1. Field of the Invention
The present invention relates to an apparatus for transmitting and receiving signals in a wireless telecommunication system and a method for transmitting random access bursts in such an apparatus. Particularly, the present invention relates to a backoff scheme for the transmission of random access bursts in a mobile station of a wireless telecommunication system.
2. Description of the Related Art
In wireless telecommunication systems, as for example the GSM system, the mobile station uses the random access channel (RACH) to send random access bursts to acquire services from the network. If for example a mobile station of a mobile cellular system needs a data channel to transmit user data, it sends a random access burst over the random access channel to the selected base station. The base station receiving a random access burst sends an acknowledgement or a confirmation message to the mobile station to indicate, that the transmission of the random access burst from the mobile station to the base station has been successful. The confirmation information might be the access grant information sent by a base station to indicate that the requested service is granted. After a successfully transmitted random access burst, the base station allocates the respective requested service, for example a user data channel, to the mobile station.
The transmission of a random access burst from a mobile station to a base station is contention based and collisions can occur. If for example several mobile stations within one cell of the telecommunication system simultaneously send random access bursts, collisions can occur and the random access bursts can not be correctly received and confirmed by the base station. Having sent a random access burst to a base station, the mobile station checks if an acknowledgement information from the base station has been received. If an acknowledgement information has not been received after a predetermined time period, the mobile station decides that the transmission attempt of the random access burst has not been successful. After such a failed random access burst transmission attempt, a backoff mechanism determines, when a new transmission of the random access burst shall take place. The same is true after a retransmission of a random access burst and not only for the first transmission attempt.

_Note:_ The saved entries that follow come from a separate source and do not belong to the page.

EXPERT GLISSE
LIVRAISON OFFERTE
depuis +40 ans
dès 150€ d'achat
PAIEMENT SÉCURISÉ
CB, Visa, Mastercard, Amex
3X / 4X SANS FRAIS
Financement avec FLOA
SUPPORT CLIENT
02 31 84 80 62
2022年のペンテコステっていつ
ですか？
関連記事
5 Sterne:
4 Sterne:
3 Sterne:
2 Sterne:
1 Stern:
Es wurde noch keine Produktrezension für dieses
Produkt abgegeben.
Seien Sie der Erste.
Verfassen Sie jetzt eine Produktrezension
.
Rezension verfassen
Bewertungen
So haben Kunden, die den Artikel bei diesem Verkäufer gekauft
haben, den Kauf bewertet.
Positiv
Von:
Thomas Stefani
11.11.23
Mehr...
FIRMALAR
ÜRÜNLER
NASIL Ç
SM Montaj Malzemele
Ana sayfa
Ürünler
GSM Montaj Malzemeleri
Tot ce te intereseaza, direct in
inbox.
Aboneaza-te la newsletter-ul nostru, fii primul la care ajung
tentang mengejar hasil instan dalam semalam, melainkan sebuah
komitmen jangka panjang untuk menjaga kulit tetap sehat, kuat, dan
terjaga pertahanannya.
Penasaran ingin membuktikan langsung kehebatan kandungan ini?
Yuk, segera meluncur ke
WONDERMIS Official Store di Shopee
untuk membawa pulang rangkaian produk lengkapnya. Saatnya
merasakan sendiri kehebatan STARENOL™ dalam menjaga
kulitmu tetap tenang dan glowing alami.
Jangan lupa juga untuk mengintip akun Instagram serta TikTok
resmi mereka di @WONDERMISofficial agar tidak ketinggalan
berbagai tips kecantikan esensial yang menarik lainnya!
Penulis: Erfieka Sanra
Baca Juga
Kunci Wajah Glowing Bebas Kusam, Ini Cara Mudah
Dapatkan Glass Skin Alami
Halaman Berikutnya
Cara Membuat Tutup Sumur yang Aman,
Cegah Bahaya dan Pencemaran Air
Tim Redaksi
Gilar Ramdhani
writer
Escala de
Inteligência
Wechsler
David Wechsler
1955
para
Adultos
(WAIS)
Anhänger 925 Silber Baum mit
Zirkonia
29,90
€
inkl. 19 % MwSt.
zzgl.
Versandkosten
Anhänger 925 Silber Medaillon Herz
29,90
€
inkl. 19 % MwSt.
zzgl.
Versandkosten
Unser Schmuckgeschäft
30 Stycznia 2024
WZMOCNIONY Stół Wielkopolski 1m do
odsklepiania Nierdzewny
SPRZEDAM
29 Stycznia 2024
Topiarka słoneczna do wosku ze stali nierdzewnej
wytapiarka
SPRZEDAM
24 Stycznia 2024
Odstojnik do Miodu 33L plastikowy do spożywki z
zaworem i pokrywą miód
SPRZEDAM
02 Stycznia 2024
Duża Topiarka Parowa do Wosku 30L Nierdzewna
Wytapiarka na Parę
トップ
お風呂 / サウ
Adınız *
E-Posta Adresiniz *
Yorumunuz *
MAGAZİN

Different kinds of backoff mechanisms are known in the prior art. For example, in a so-called bayesian backoff scheme, the network side, i.e. the base station, estimates, if the random access channel has been occupied or not, if collisions occurred or if a random access burst has been successfully transmitted. Estimation information about the result of this estimation is sent to the mobile stations, so that the mobile stations can set their backoff mechanisms depending on the estimation information. Another known possibility is a detection of the collisions of competing random access bursts at the user equipment side. The known systems require much downlink resources, since the base station has to regularly transmit estimation information to the mobile stations or are very complex because collision detection is needed.
The U.S. Pat. No. 5,544,196 discloses an apparatus and a method for reducing message collision between mobile stations simultaneously accessing the base station in a wireless telecommunication system. Hereby, a mobile station inserts a random delay between successive random access burst transmissions if it does not receive an acknowledgement after a predetermined time period. The random delay is set by randomly choosing a time point from a predetermined time interval. Thus, the time interval, from which a new time point for a retransmission of a random access burst is choosen, is fixedly preset. This relatively simple backoff mechanism is also used in the GSM system. Particularly in cases, in which the random access channel is very occupied and a lot of collisions occur, this known system is very ineffective, since a lot of random access burst transmission attempts are performed with a very low probability of a successful transmission.